As billions of federal stimulus dollars begin to pour into the state, the Legislature is starting to track the money coming in, and exert some influence over which projects receive some of the new federal funding.
And judging from the testimony at this week’s joint meeting of the Assembly and Senate Utilities Committees, the stimulus package seems to translate into state government on steroids.
Small state programs that currently receive a few million dollars are set to balloon into hundreds of millions, and state lawmakers are trying to ensure they have some say in how the money is divided and spent.
“The president has made it abundantly clear,” said Sen. Alex Padilla, D-Pacoima, chairman of the Senate Energy and Utilities Committee, who called the hearing Tuesday to begin monitoring the energy and telecommunications portions of the federal stimulus plan. “As much of a commitment as the federal government has made to move federal resources to states for the sake of our economy, there’s an equal commitment to ensure that there’s no waste or abuse. This is absolutely a place for [the Legislature] to step in.”
The scramble for federal dollars is already well under way. Take, for example, the efforts to expand access to high-speed Internet access. In 2007, the Public Utilities Commission levied a 0.25 percent surcharge on telephone bills to fund a $100 million program to subsidize broadband services in underserved areas of the state. The federal stimulus plan could offer an additional $400 million to that fund.
“A lot is happening under a very short tight frame,” said Padilla. ”The governor has already convened working groups. But we need to start asking, ‘What’s the role of the Legislature in setting priorities for this funding?’”
Padilla said the Legislature must have a say in how the money is being spent. “Outside the context of the federal stimulus, the role of the Legislature is to set policy. There’s no reason why the stimulus should change that.”
Padilla’s hearing Tuesday was a first look at the energy and communications portions of the federal plan. The federal government has tagged more than $7 billion to expand access to broadband Internet access nationwide, and now, what was a $100 million state program could turn into a $500 million program with the injection of the new federal money.
Under guidelines in the federal bill, states must provide 20 percent of the funding for any broadband project to receive federal matching money. Approved projects will have 80 percent of the cost picked up by the federal government.
There were hints in the hearing of some of the power struggles to come over the influx of federal cash. It was clear from the hearing Tuesday is that state agencies want to retain control over which projects receive funding. And Padilla and Assembly Utilities Chairman Felipe Fuentes, D-Sylmar, consistently emphasized the importance of legislative oversight.
“What we’re trying to do is gather California’s grant applications,” said Rachelle Chong, who serves on the California Public Utilities Commission. “State agencies would review and rank the proposals, and send the applications on to the federal government.”
Chong hailed the federal government for giving states wide discretion over how to spend those stimulus dollars.
“The flexibility is amazing,” she said. But there is one major caveat. “The federal government has made it very clear that all of the money is to be out the door by September 2010,” she said. “They really want this to be a stimulus.”

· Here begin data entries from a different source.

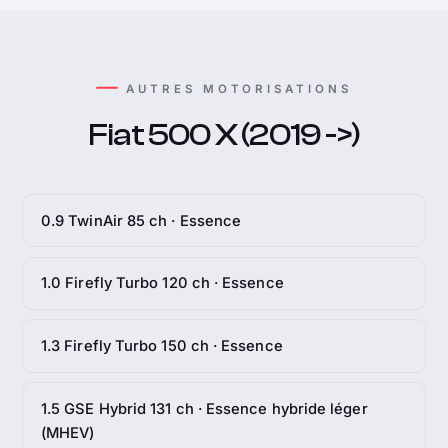
AUTRES MOTORISATIONS
Fiat 500 X (2019 ->)
0.9 TwinAir 85 ch · Essence
1.0 Firefly Turbo 120 ch · Essence
1.3 Firefly Turbo 150 ch · Essence
1.5 GSE Hybrid 131 ch · Essence hybride léger
(MHEV)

Padilla said he was encouraged that the federal money could be used to build new computer centers and increase computer literacy in poorer neighborhoods.

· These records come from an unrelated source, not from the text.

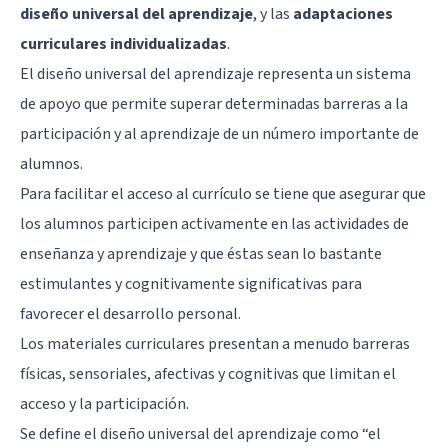
diseño universal del aprendizaje
, y las
adaptaciones
curriculares individualizadas
.
El diseño universal del aprendizaje representa un sistema
de apoyo que permite superar determinadas barreras a la
participación y al aprendizaje de un número importante de
alumnos.
Para facilitar el acceso al currículo se tiene que asegurar que
los alumnos participen activamente en las actividades de
enseñanza y aprendizaje y que éstas sean lo bastante
estimulantes y cognitivamente significativas para
favorecer el desarrollo personal.
Los materiales curriculares presentan a menudo barreras
físicas, sensoriales, afectivas y cognitivas que limitan el
acceso y la participación.
Se define el diseño universal del aprendizaje como “el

“There’s been a hesitancy (in the past) to use public money for [expanding computer literacy],” Padilla said. “Part of it is a justifiable concern about where the money comes from. If the funding is coming from telephone ratepayers, we need to be very thoughtful about how far we’re willing to go, and make sure we’re not charging phone customers ad nauseam.”
But with millions in new federal money coming into the state, Padilla sees an opportunity to expand services to underserved communities, and perhaps offer low-cost broadband access to the state’s poorest residence, similar to existing state programs for telephone and natural gas service.
“There’s a reason we have Lifeline service for phones. It’s the policy of the state of California to provide a base level of service. Same thing for natural gas. Everybody should be able to stay warm in the winter. I believe broadband has fallen into the same category. There needs to be a base level of service for people regardless of income.”
Meanwhile, Republicans also began staking their claim, saying some streamlining of regulations may be necessary to spend the money quickly. "What is not doable is getting these projects underway by 2010," said John Benoit, R-Riverside, the ranking Republican on the Senate Energy Committee. "Enviromental rules drag the process out over 4-6 years to get a simple project going. This is one area where the Legislature could weigh in: streamline that process to get a one-stop shop for environmental approval of infrastructure projects may become critical."
Assemblyman Mike Duvall, R-Yorba Linda, said he was concerned Democrats would use one-time stimulus money to create ongoing state obligations. "There’s a lot of excitement about this funding that is supposed to be coming to California, but frankly I think we ought to be a lot more worried about how this money is going to be spent," Duvall said. "My biggest concern right now is about all of the comments made yesterday in the joint hearing about the need for more staffing in order to deal with the influx of stimulus funds the state is anticipating."
While the federal government is dangling millions before the state, there is no agreement over who should administer these new dollars.
The Schwarzenegger administration is seeking to organize all of the grant applications for broadband money through the office of the State Information Officer. But at Tuesday’s hearing, Assemblyman Felipe Fuentes, D-Sylmar, chairman of the Assembly Utilities Committee, said he would like to see the CPUC take the lead role.
“That’s a good example of why the governor is clearly interested in moving quickly. When the Legislature provides its point of view and takes a deep breath it may think differently,” Padilla said.
The PUC is already taking a lead role in harnessing applications for the broadband piece of the stimulus money. The commission will host a workshop on March 23 in San Francisco “to gather input regarding the process for the California Governor’s submission (to federal government) for federal stimulus funds for broadband. “
Chong said it makes sense for the state to maintain a role in prioritizing applications for federal money.
“In broadband, we have a clear view of where we need to go,” she said. And while she said companies could apply directly to the federal government for some grants, “even as to those, the state would like to opine.”